Egypt's Rabaa Deaths 'Crime against Humanity'


Egypt's Rabaa Deaths 'Crime against Humanity'

TEHRAN (Tasnim) - A new report has alleged that the Egyptian security forces' killings of at least 1,000 protesters at the Rabaa al-Adawiya Square sit-in last year in Cairo "most likely amount to crimes against humanity".

The 195-page Human Rights Watch (HRW) report released on Tuesday found that Egyptian security forces "gunned down hundreds of unarmed protesters" when they moved in to disperse the sit-in on August 14.

The killings were "part of a policy to use lethal force against largely unarmed protesters on political grounds," HRW found, and resulted in "one of the world's largest killings of demonstrators in a single day in recent history".

HRW said that over a dozen senior Egyptian leaders should be investigated for their parts in the protesters' deaths, including Interior Minister Mohamed Ibrahim and current President Abdel Fattah el-Sisi, who was defence minister at the time.

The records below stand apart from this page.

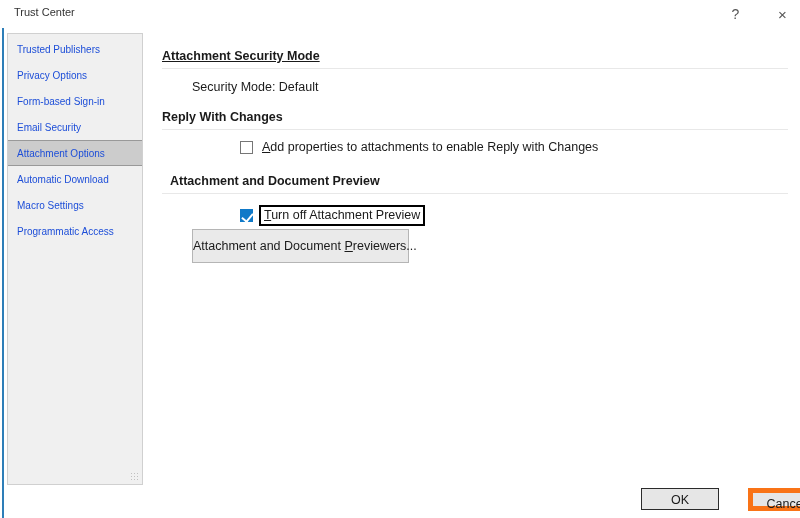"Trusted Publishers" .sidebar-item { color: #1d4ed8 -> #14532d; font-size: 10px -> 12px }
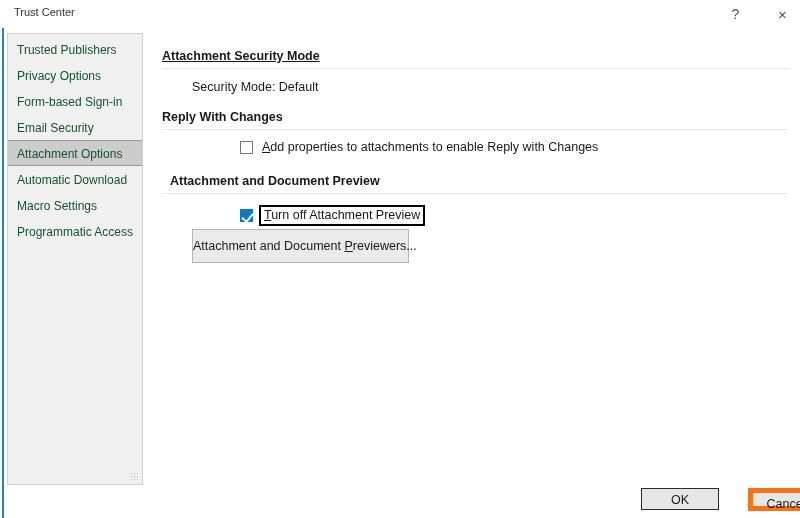"Attachment Security Mode" div.group-heading { text-decoration: underline -> none }
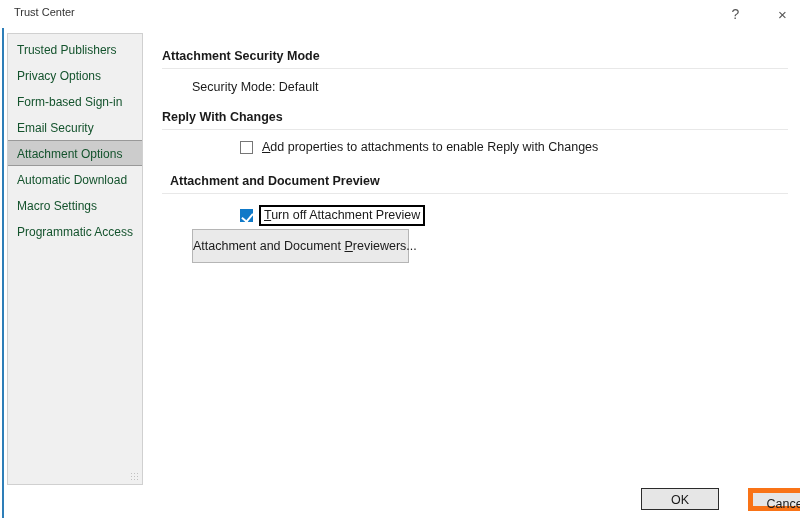"Add properties to attachments to" .check-row { margin-left: 48px -> none }
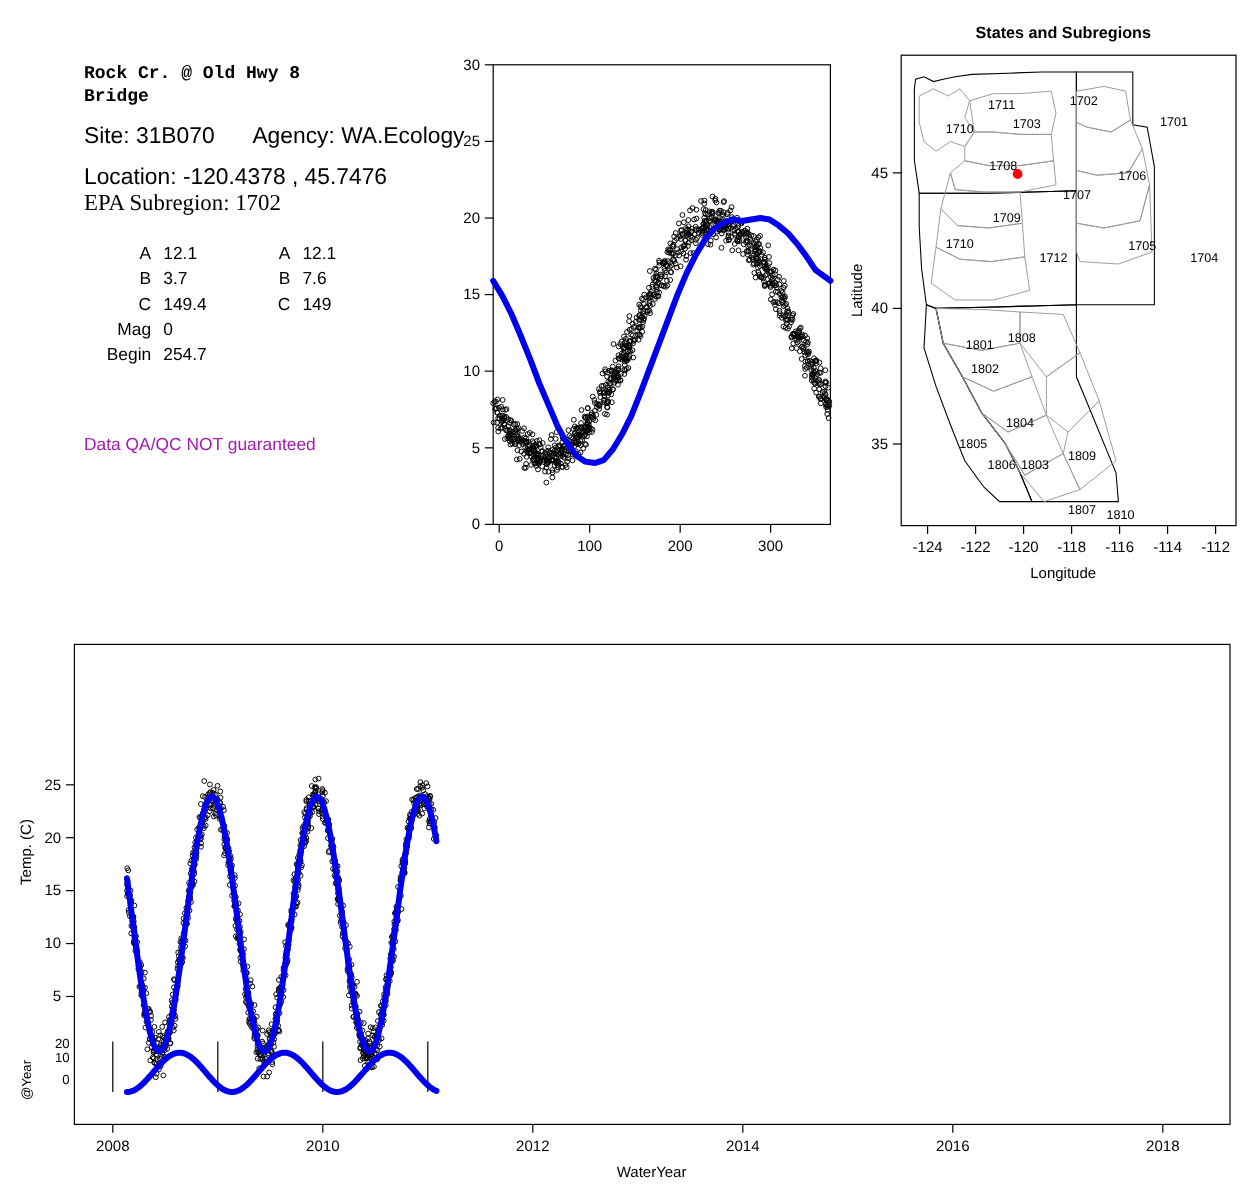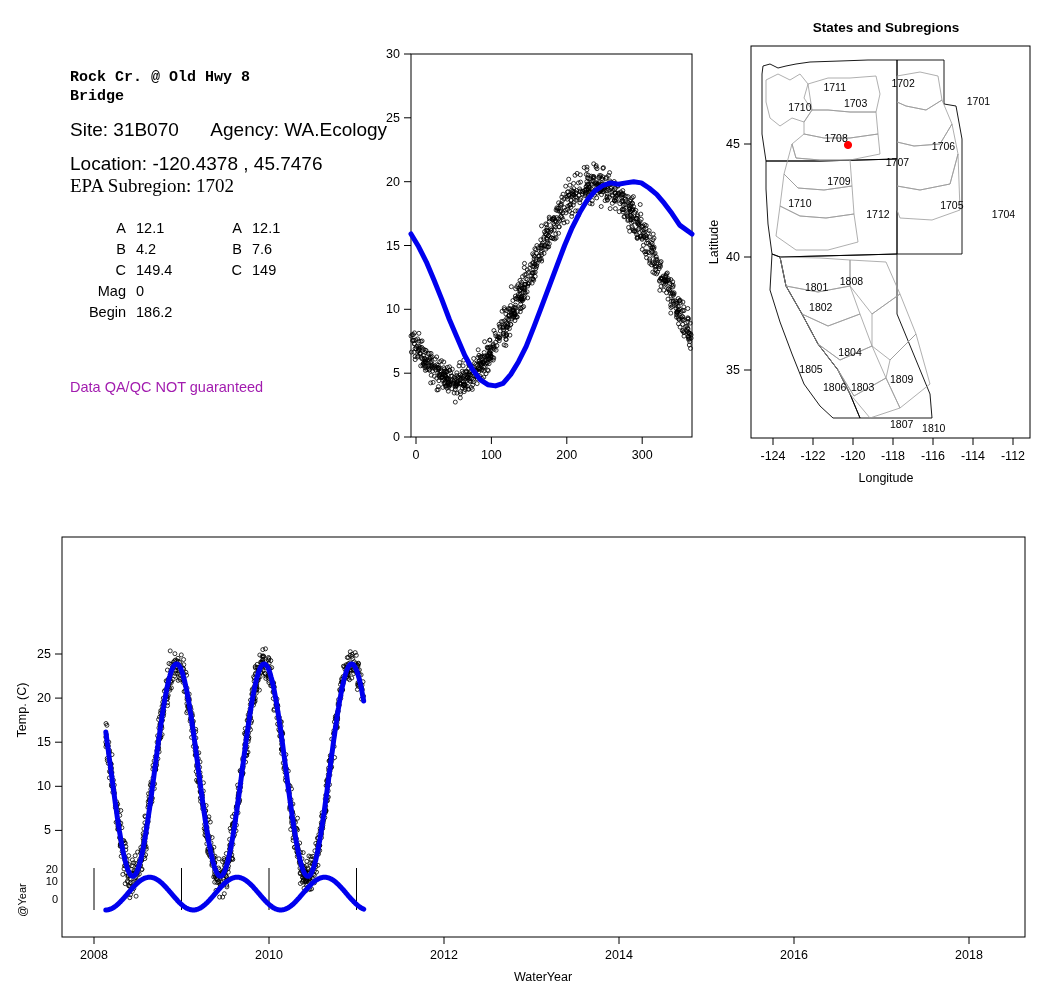"Rock Cr. @ Old Hwy" #info-panel { top: 68px -> 52px }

"This wasn’t merely a case of excessive force or poor training. It was a violent crackdown planned at the highest levels of the Egyptian government. Many of the same officials are still in power in Egypt, and have a lot to answer for," said Kenneth Roth, HRW’s executive director, in a statement.

Roth was denied entry into Egypt on Monday, along with another senior staff member, after being held at Cairo's international airport for 12 hours. They were on their way to Egypt to release the report.

Badr Abdel Atty, the Egyptian ministry of foreign affairs spokesperson, told Al Jazeera on Monday that the government would not comment on the report until it was officially released.

Omar Shafik, a fellow at HRW, told Al Jazeera that the group sent the full text of the report to several Egyptian ministries ahead of publication, but that the government did not respond to their requests for comment. "We didn’t receive responses to any of our queries," Shafik said.

In a statement after the killings, however, Egypt's state information service (SIS) said that efforts to peacefully disperse the rally were "rejected by leaders of the Muslim Brotherhood".

"The Ministry of Interior used loudspeakers, appealed to those who were in the two sit-ins to exit, not to use women, elders and children as a human shield, they were allowed to leave and provided with safe exit passages that had been already declared," the SIS said.

Tens of thousands of Egyptians began a sit-in near the Rabaa al-Adawiya mosque, in Cairo’s Nasr City district, following the military's removal of President Mohamed Mursi on July 3 last year after major protests against his rule.